La “cosa” está tan mala, que hablar de literatura y libros es un lujo poco decente frente a tanta miseria. Al mismo tiempo, es una necesidad como de oasis (donde falta el agua, claro, y el desierto amenaza).
Hay que estar preparado. Hay que estar listo. Y yo estoy listo, o eso me digo. Me lo repito.
Estoy listo. Estoy listo para la sequía del espíritu y para la carencia de agua (tuberías averiadas + escasez de combustible) y para la oscuridad total, donde ni las baterías de los teléfonos puedan ser cargadas.
A uno a veces le falta lastre. Eso se llama ingravidez. O ausencia progresiva de materialidad. Y entonces uno se pega al techo, flotando.
Estoy listo para la negrura y listo para la esplendorosa luz de ese futuro ante el cual debemos los cubanos usar gafas de sol, dado que su brillantez es extraordinaria. (Espero que ustedes entiendan que estoy siendo sarcástico).

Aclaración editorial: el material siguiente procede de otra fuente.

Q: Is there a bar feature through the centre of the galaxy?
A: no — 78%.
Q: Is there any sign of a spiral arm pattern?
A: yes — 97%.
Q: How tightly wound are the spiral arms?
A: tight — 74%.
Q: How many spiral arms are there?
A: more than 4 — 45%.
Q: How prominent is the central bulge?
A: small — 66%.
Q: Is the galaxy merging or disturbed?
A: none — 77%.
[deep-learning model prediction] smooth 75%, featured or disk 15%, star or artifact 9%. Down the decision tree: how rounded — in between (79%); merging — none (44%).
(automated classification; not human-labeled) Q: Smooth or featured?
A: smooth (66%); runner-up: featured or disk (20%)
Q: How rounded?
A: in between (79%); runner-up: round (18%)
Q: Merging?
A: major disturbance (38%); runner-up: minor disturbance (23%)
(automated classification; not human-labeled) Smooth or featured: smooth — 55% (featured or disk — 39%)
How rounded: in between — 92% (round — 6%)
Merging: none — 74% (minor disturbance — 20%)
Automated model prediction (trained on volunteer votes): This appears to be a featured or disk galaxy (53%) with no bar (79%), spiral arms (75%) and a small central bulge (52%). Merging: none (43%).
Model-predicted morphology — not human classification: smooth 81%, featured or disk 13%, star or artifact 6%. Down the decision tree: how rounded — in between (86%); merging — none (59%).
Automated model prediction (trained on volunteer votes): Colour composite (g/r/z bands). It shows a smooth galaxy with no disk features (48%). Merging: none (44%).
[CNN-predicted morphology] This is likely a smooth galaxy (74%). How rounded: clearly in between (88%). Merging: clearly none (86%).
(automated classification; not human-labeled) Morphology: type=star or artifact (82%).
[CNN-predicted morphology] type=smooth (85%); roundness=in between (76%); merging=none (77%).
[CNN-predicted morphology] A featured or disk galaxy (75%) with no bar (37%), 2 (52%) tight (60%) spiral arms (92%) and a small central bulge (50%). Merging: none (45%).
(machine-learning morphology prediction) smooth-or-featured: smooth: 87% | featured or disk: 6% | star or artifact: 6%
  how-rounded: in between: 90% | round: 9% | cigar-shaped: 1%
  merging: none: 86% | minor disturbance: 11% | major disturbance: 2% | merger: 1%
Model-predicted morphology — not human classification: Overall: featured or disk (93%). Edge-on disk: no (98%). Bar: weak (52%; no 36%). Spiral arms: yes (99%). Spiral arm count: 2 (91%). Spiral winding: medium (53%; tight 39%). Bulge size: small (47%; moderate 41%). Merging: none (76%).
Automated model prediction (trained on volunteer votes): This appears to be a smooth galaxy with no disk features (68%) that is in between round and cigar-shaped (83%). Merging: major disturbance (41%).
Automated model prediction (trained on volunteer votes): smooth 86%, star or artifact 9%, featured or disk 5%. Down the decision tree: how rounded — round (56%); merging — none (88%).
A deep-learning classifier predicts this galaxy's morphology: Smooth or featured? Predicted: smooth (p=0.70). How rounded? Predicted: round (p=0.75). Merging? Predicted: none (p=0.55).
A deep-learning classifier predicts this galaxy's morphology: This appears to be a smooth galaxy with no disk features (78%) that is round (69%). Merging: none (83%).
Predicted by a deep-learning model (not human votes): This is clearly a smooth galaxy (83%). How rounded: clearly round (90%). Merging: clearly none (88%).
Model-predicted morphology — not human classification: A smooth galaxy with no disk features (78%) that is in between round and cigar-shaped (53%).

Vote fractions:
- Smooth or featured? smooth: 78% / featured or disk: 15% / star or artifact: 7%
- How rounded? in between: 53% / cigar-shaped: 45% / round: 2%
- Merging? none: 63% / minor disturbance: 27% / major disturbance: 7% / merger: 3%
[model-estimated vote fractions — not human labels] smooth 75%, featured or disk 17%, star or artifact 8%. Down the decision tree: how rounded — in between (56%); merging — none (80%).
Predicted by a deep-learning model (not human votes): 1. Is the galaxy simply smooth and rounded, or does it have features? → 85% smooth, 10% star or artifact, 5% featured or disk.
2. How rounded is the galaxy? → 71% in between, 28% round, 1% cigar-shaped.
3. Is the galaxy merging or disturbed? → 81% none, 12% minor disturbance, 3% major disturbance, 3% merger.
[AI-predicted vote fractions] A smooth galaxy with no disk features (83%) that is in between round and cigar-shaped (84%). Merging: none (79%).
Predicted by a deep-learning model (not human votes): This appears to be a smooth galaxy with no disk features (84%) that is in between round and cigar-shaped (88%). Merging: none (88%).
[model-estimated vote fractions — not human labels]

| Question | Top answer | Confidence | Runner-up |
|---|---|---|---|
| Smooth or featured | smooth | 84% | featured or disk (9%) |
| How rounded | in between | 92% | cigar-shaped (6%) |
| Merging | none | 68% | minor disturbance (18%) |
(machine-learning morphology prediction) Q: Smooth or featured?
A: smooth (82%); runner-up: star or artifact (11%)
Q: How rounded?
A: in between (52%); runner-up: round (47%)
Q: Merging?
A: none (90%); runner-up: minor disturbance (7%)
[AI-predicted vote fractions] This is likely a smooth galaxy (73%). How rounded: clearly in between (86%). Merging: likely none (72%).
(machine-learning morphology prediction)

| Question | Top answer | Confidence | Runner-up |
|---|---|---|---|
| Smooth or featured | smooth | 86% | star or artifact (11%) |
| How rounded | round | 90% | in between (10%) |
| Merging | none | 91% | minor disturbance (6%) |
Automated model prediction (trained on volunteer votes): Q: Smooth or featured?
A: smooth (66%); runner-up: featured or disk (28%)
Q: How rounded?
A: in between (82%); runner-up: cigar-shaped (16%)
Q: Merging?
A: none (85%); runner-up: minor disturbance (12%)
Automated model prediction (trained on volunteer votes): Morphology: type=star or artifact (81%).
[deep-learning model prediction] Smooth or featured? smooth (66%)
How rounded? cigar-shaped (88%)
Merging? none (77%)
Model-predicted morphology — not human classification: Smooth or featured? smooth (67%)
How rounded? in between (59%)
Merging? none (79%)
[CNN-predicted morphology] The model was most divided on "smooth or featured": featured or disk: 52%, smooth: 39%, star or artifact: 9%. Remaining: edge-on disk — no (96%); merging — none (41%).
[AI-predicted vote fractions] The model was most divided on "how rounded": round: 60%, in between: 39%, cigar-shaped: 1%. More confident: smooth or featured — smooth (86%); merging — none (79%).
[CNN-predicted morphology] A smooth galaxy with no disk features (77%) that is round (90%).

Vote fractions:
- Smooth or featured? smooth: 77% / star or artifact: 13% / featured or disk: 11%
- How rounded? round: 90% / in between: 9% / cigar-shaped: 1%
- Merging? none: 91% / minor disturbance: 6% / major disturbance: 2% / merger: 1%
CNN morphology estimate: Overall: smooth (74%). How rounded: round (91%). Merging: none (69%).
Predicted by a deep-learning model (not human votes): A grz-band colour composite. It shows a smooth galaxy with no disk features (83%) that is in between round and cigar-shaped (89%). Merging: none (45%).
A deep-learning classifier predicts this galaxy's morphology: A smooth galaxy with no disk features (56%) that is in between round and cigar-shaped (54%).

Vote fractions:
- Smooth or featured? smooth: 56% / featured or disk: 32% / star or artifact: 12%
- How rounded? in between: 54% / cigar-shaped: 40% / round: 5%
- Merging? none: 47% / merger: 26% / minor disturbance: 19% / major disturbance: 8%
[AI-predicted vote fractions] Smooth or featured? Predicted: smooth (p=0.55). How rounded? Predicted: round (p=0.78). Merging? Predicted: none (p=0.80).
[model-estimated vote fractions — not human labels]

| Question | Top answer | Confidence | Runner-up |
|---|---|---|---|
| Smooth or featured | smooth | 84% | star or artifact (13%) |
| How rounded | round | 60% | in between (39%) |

Vivimos, en ocasiones, bajo el asedio de esa forma del ridículo extremado, notoriamente impúdico, que es escuchar que vamos para mejor. Aceptado eso, lo que viene a continuación es un experimento de chifladura psicosocial (demencia transitoria) de los más absurdos y crueles: la felicidad es perfectamente creable.
Como cuando no hay agua y vienen un químico y una química (ambos vestidos con trajecitos de batalla, ambos sonrientes, ambos pasaditos de peso) y te dicen que el H2O aparece por condensación/precipitación. Porque, compañeros, hay que tener fe en las iniciativas.
Pero yo soy la morsa y, de paso, el hombre-huevo, the Eggman, y viajo montado encima de un cornflake con los textos de Edgar Allan Poe en mi Ipad. Eso cantan John Lennon y Bono. Me consuela saber que el absurdo es una hamaca colgada entre dos palos a punto de romperse.
Condensación y aparición del agua son los fenómenos que uno detecta en millones de bolsas plásticas de basura doméstica (sin contar cascajos de albañilería, restos de derrumbes, o maderos podridos que alguna vez fueron vigas de apuntalamiento) que dibujan una curiosa letra L.
El nylon blanquecino de esas bolsas se llena de agua infectada. La letra L podría referirse a tantas cosas. Una esquina en L (la que trazan los basureros de La Habana, precisamente). La L de lengua. La L de locos. La L de labios. La L de lamentación. La L de “lárguense”.
Para vivir y pensar en Cuba hay que detenerse en esos escenarios, y saber que hay gente que se alimenta de desperdicios entresacados de esas bolsas.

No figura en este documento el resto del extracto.